Posted: Sat Jan 03, 2009 5:49 pm
by JackScott
JohnnyTheDon wrote:I would have to disagree. At least from observing its operation and its hardware requirements, it seems that Windows (at least XP and Vista) are full of bloat code. When I switched from Windows Vista Ultimate to Linux (Ubuntu) I noticed a visible speed increase. My average memory usage was also cut in half in many situations.
It's not the Windows kernel that's the problem. The core Windows files are fine. It's the extra UI bloat that kills XP and Vista, simply because people want that. It's simple economics: Microsoft make what people want, and people buy it. Cycle continues. I turned off all the extra services and processes and UI "enhancements" that come with Vista, and now my laptop runs faster than anything else I've ever used.

Re: Development path Linux (or lets make a really great system)

Posted: Sat Jan 03, 2009 5:58 pm
by JohnnyTheDon
JackScott wrote:It's the extra UI bloat that kills XP and Vista, simply because people want that.
Have you tried any of the Linux UIs (gnome, kde, etc.)? I find that gnome actually has more built in features than Windows. And unless Vista's design was very radically changed from XP, the GUI is implemented inside of the kernel (This may no longer be the case, but I know that Windows has always done it that way in the past).

Re: Development path Linux (or lets make a really great system)

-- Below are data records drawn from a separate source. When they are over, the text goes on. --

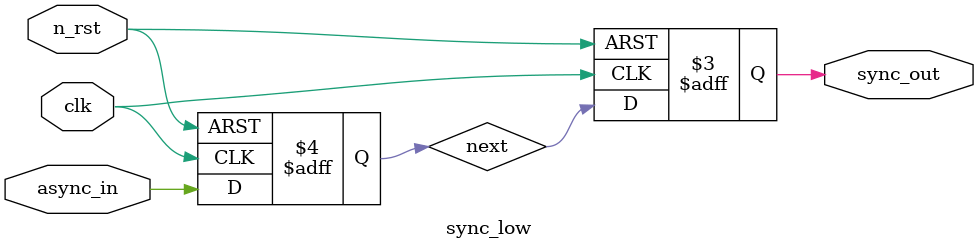
<source format=sv>

module sync_low
(

	input wire clk,
	input wire n_rst,
	input wire async_in,
	output reg sync_out

);



reg next;
always_ff @ (posedge clk, negedge n_rst)
begin
	if (0 == n_rst)
	begin
		next <= 0;
		sync_out <= 0;
	end
	
	else
	begin
		next <= async_in;
		sync_out <= next;
		
	end
end


endmodule













































/*
	reg signal1;
	reg signal2;

	always_ff @ (posedge clk, negedge n_rst)
	begin : sync1
		if(1'b0 == n_rst)
		begin
			signal1 <= 0;
		end
		else
		begin
			signal1 <= async_in;
		end
	end

	always_ff @ (posedge clk, negedge n_rst)
	begin : sync2
		if(1'b0 == n_rst)
		begin
			signal2 <= 0;
		end
		else
		begin
			if( 1'b1 == signal1 ) 
			begin
				signal2 <= signal1;
			end
			else
			begin
				signal2 <= 0;
			end
		end	
	end
	assign sync_out = signal2;


endmodule
*//*
`timescale 1ns /100ps

module adder_1bit
(
	input wire a,
	input wire b,
	input wire carry_in,
	
	output reg sum,
	output reg carry_out
);
 
always @ (a,b, carry_in)
   begin
      assert(( a == 1'b1) || (a == 1'b0))
      else $error("Input 'a' of component is not a digital logic value");

      assert((b == 1'b1) || (b == 1'b0))
      else $error("Input 'b' of component is not a digital logic value");

      assert((carry_in == 1'b1) || (carry_in == 1'b0))
      else $error("Input 'carry_in' of component is not a digital logic value");
	
   end



  assign sum = carry_in ^ (a ^ b);
  assign carry_out = ((! carry_in) & b & a) | (carry_in & (b | a));


   
   always @ (a, b, carry_in)
   begin
     #(2) assert (((a+b+carry_in)%2) == sum)
       else $error("Output 's' of first 1 bit adder is not correct");
   end
	

endmodule
*//*
`timescale 1ns /100ps

module adder_1bit
(
	input wire a,
	input wire b,
	input wire carry_in,
	
	output reg sum,
	output reg carry_out
);
 
always @ (a,b, carry_in)
   begin
      assert(( a == 1'b1) || (a == 1'b0))
      else $error("Input 'a' of component is not a digital logic value");

      assert((b == 1'b1) || (b == 1'b0))
      else $error("Input 'b' of component is not a digital logic value");

      assert((carry_in == 1'b1) || (carry_in == 1'b0))
      else $error("Input 'carry_in' of component is not a digital logic value");
	
   end



  assign sum = carry_in ^ (a ^ b);
  assign carry_out = ((! carry_in) & b & a) | (carry_in & (b | a));


   
   always @ (a, b, carry_in)
   begin
     #(2) assert (((a+b+carry_in)%2) == sum)
       else $error("Output 's' of first 1 bit adder is not correct");
   end
	

endmodule
*/
</source>
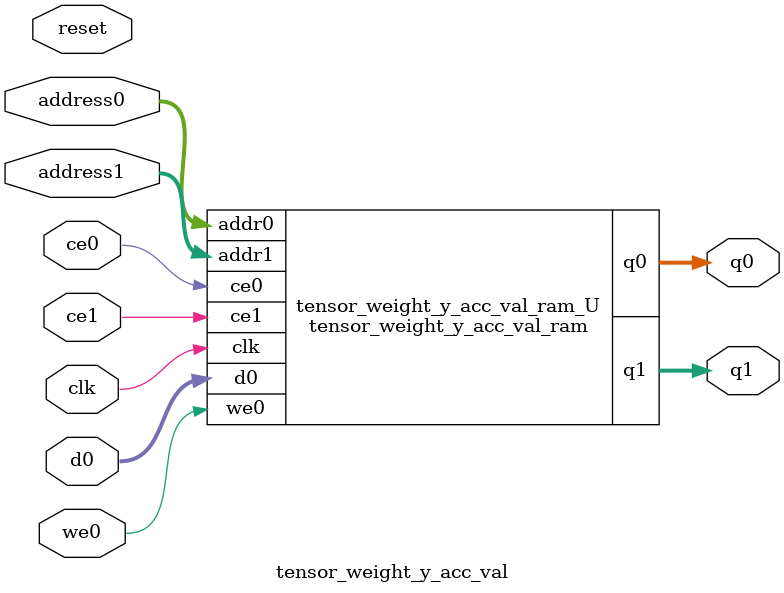
<source format=v>
`timescale 1 ns / 1 ps
module tensor_weight_y_acc_val_ram (addr0, ce0, d0, we0, q0, addr1, ce1, q1,  clk);

parameter DWIDTH = 32;
parameter AWIDTH = 3;
parameter MEM_SIZE = 6;

input[AWIDTH-1:0] addr0;
input ce0;
input[DWIDTH-1:0] d0;
input we0;
output reg[DWIDTH-1:0] q0;
input[AWIDTH-1:0] addr1;
input ce1;
output reg[DWIDTH-1:0] q1;
input clk;

(* ram_style = "distributed" *)reg [DWIDTH-1:0] ram[0:MEM_SIZE-1];




always @(posedge clk)  
begin 
    if (ce0) 
    begin
        if (we0) 
        begin 
            ram[addr0] <= d0; 
        end 
        q0 <= ram[addr0];
    end
end


always @(posedge clk)  
begin 
    if (ce1) 
    begin
        q1 <= ram[addr1];
    end
end


endmodule

`timescale 1 ns / 1 ps
module tensor_weight_y_acc_val(
    reset,
    clk,
    address0,
    ce0,
    we0,
    d0,
    q0,
    address1,
    ce1,
    q1);

parameter DataWidth = 32'd32;
parameter AddressRange = 32'd6;
parameter AddressWidth = 32'd3;
input reset;
input clk;
input[AddressWidth - 1:0] address0;
input ce0;
input we0;
input[DataWidth - 1:0] d0;
output[DataWidth - 1:0] q0;
input[AddressWidth - 1:0] address1;
input ce1;
output[DataWidth - 1:0] q1;



tensor_weight_y_acc_val_ram tensor_weight_y_acc_val_ram_U(
    .clk( clk ),
    .addr0( address0 ),
    .ce0( ce0 ),
    .we0( we0 ),
    .d0( d0 ),
    .q0( q0 ),
    .addr1( address1 ),
    .ce1( ce1 ),
    .q1( q1 ));

endmodule


</source>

Posted: Sat Jan 03, 2009 7:13 pm
by Troy Martin
JohnnyTheDon wrote:Troy, I remember you wishing for some trolls previously :) . Be careful what you wish for.
Yeah, but I wanted cotton back so I could screw with his "mind" again.

Re: Development path Linux (or lets make a really great system)

Posted: Sat Jan 03, 2009 7:27 pm
by piranha
2. Drivers had Linux versions. This by far is the biggest issue I've had with Linux. When I used my onboard wireless card, I had to not only compile the driver myself, I had to fix a problem that prevented it from compiling. The average user doesn't know C, and would be out of luck in such a situation.
Yeah. I used to have to hack at the Nvidia drivers to get them to compile...lol

But seriously, I like the idea of developing the perfect OS, hell Im sure we all do. But the feasibility of it must be questioned.